The embarked column gives Port of Embarkation:
library(dummies)
titanic_df <- cbind(titanic_df,dummy(titanic_df$embarked))
head(titanic_df)
pclass | survived | sex | age | sibsp | parch | fare | embarked | fare_1 | embarked_1 | titanic_df | titanic_dfC | titanic_dfQ | titanic_dfS |
---|---|---|---|---|---|---|---|---|---|---|---|---|---|
1 | TRUE | female | 29.0000 | 0 | 0 | 211.3375 | S | 211.3375 | S | 0 | 0 | 0 | 1 |
1 | TRUE | male | 0.9167 | 1 | 2 | 151.5500 | S | 151.5500 | S | 0 | 0 | 0 | 1 |
1 | FALSE | female | 2.0000 | 1 | 2 | 151.5500 | S | 151.5500 | S | 0 | 0 | 0 | 1 |
1 | FALSE | male | 30.0000 | 1 | 2 | 151.5500 | S | 151.5500 | S | 0 | 0 | 0 | 1 |
1 | FALSE | female | 25.0000 | 1 | 2 | 151.5500 | S | 151.5500 | S | 0 | 0 | 0 | 1 |
1 | TRUE | male | 48.0000 | 0 | 0 | 26.5500 | S | 26.5500 | S | 0 | 0 | 0 | 1 |
titanic_df <- dplyr::select(titanic_df,-embarked)

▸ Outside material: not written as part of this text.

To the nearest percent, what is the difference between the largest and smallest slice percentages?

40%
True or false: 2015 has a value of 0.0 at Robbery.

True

titanic_df <- dplyr::select(titanic_df,-titanic_df)
titanic_df <- dplyr::select(titanic_df,-sex)
The sex column provides the gender of the person I will denote 1 as female and 0 as male which makes it easy to implement in the model.
After cleaning and some manipulation, we have a dataset that is applicable for modelling or classification purpose. Let’s look at the structure of the data.

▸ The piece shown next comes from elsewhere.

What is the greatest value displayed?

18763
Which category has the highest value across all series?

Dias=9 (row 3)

pclass | survived | age | sibsp | parch | fare | embark_C | embark_Q | embark_S | gender |
---|---|---|---|---|---|---|---|---|---|
1 | TRUE | 29.0000 | 0 | 0 | 211.3375 | 0 | 0 | 1 | 1 |
1 | TRUE | 0.9167 | 1 | 2 | 151.5500 | 0 | 0 | 1 | 0 |
1 | FALSE | 2.0000 | 1 | 2 | 151.5500 | 0 | 0 | 1 | 1 |
1 | FALSE | 30.0000 | 1 | 2 | 151.5500 | 0 | 0 | 1 | 0 |
1 | FALSE | 25.0000 | 1 | 2 | 151.5500 | 0 | 0 | 1 | 1 |
1 | TRUE | 48.0000 | 0 | 0 | 26.5500 | 0 | 0 | 1 | 0 |
Usually, in Machine Learning Data is divided into two parts, training and testing data. I will divide the data into 70% training and 30% testing data.
set.seed(123)
data <- titanic_df[base::sample(nrow(titanic_df)),] # suffling the data
bound <- floor(0.7 * nrow(data))
df_train <- data[1:bound,]
df_test <- data[(bound+1): nrow(data),]
cat("number of training and test samples are",nrow(df_train), nrow(df_test))

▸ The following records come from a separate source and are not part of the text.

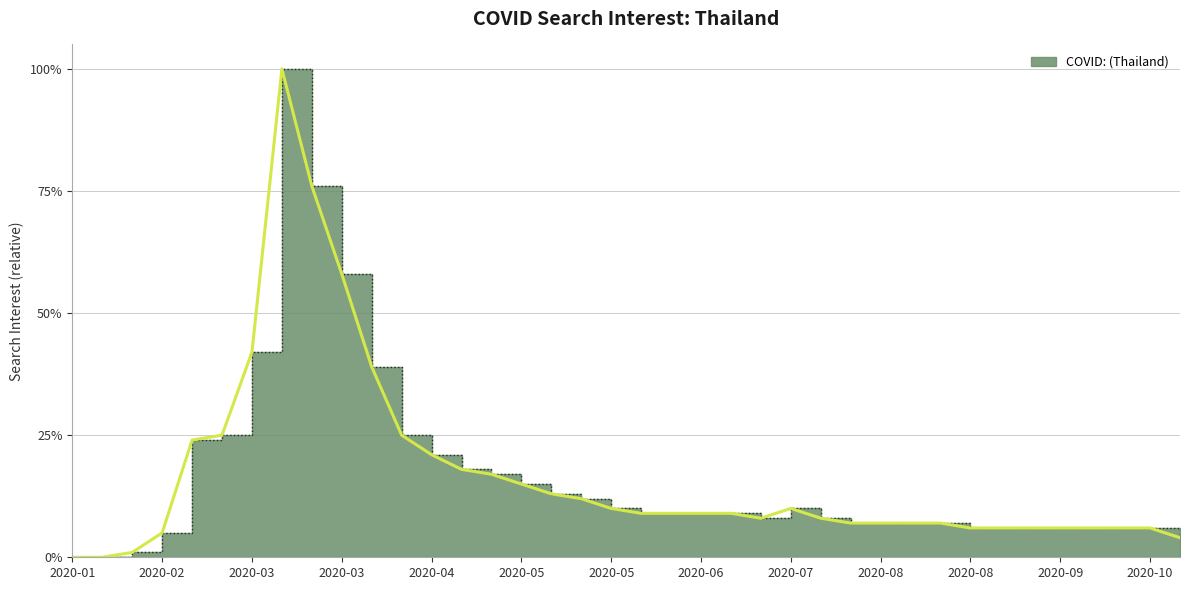

What is the sum of the values at 2020-05-24 and 2020-08-02?

0.2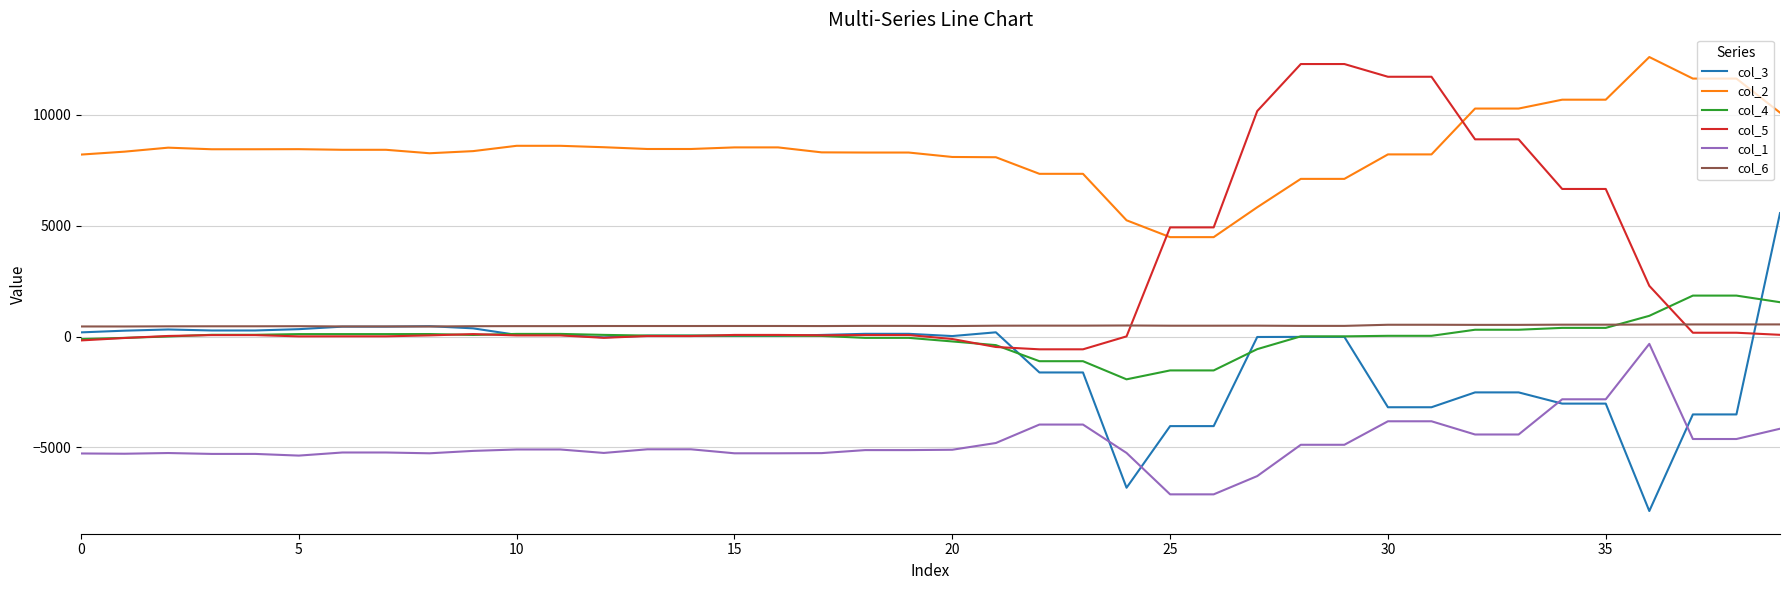

True or false: col_1 and col_6 cross at least once.

False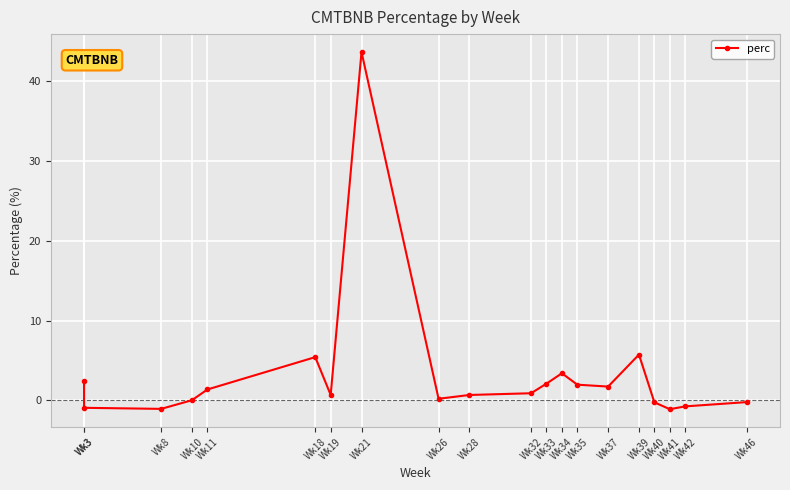

True or false: the data shows -1.1 at Wk41.

True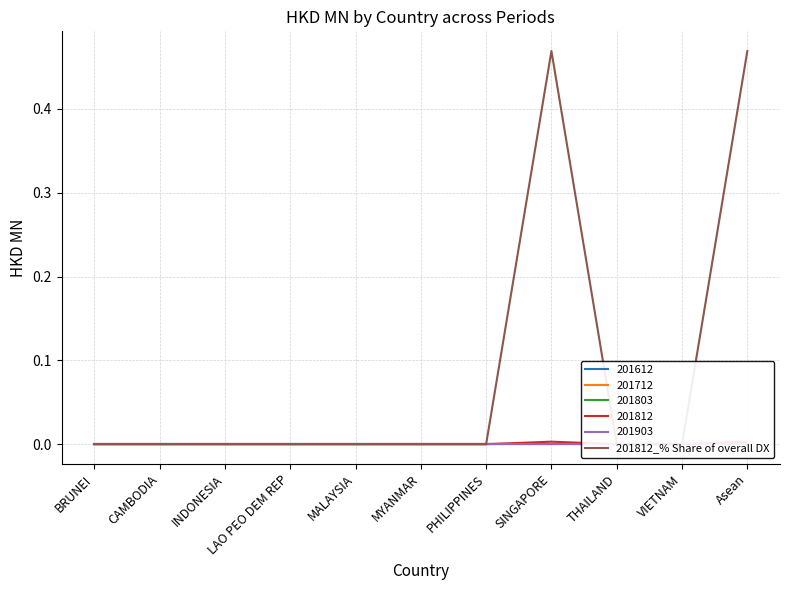

What is the difference between the maximum and minimum values?

0.5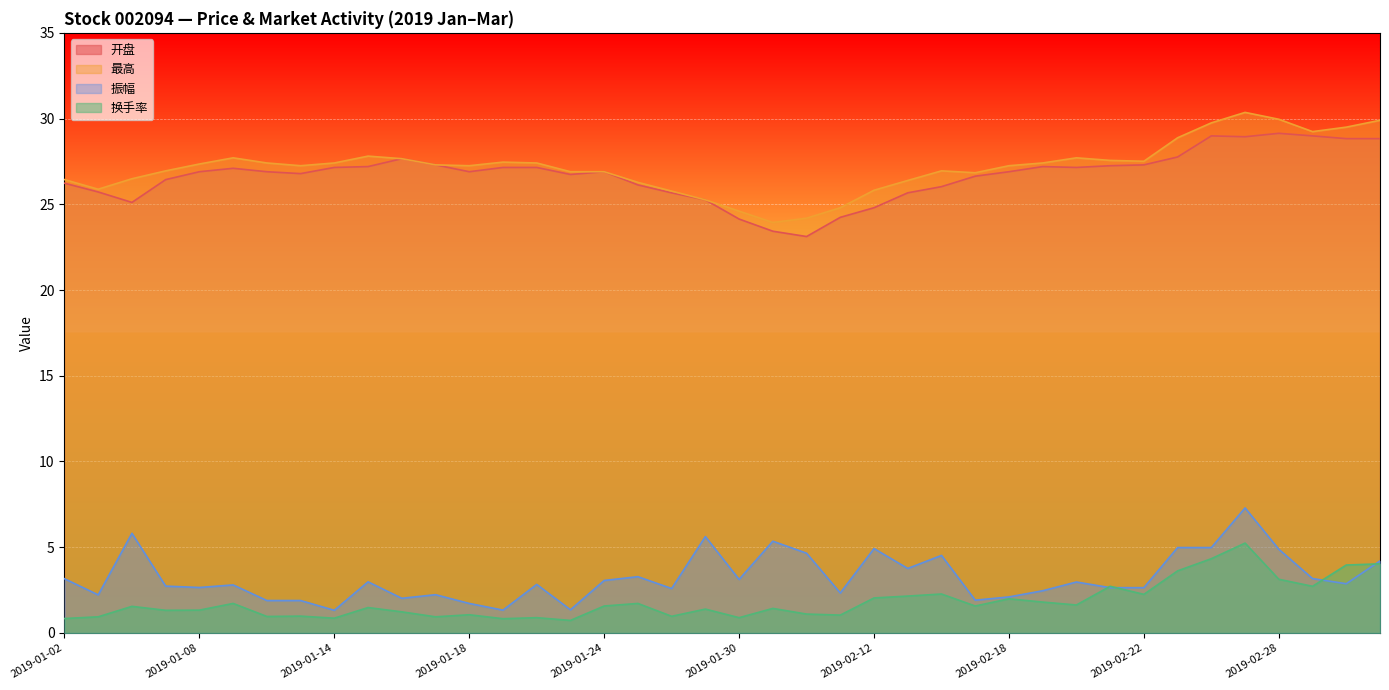

Which series changed the most between 2019-01-15 and 2019-02-21?

换手率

number of training and test samples are 914 392
I will use K- Nearest Neighbour (knn) algorithm to train our classification model. I will start with k = 1.
y_test
knn.pred1 false true
false 210 60
true 41 81
Accuracy: 0.7423469
knn.pred3<-knn(X_train,X_test,y_train,k =3)
table(knn.pred3, y_test)
y_test
knn.pred3 false true
false 212 57
true 39 84
cat("Accuracy:",mean(y_test==knn.pred3))
Accuracy: 0.755102
knn.pred5 <- knn(X_train,X_test,y_train,k = 5)
table(knn.pred5, y_test)
y_test
knn.pred5 false true
false 204 56
true 47 85
cat("Accuracy:",mean(y_test==knn.pred5))
Accuracy: 0.7372449
knn.pred7 <- knn(X_train,X_test,y_train,k = 20)
table(knn.pred7, y_test)
y_test
knn.pred7 false true
false 222 57
true 29 84
cat("Accuracy:",mean(y_test==knn.pred7))
Accuracy: 0.7806122
I kept on increasing the value of k and the best result I found was with K = 20. Further increase in K didn’t improve the performance of the model. So, I got 78% accuracy using the K nearest Neighbour algorithm with k = 20. You can use other algorithms on this problem to get better accuracy.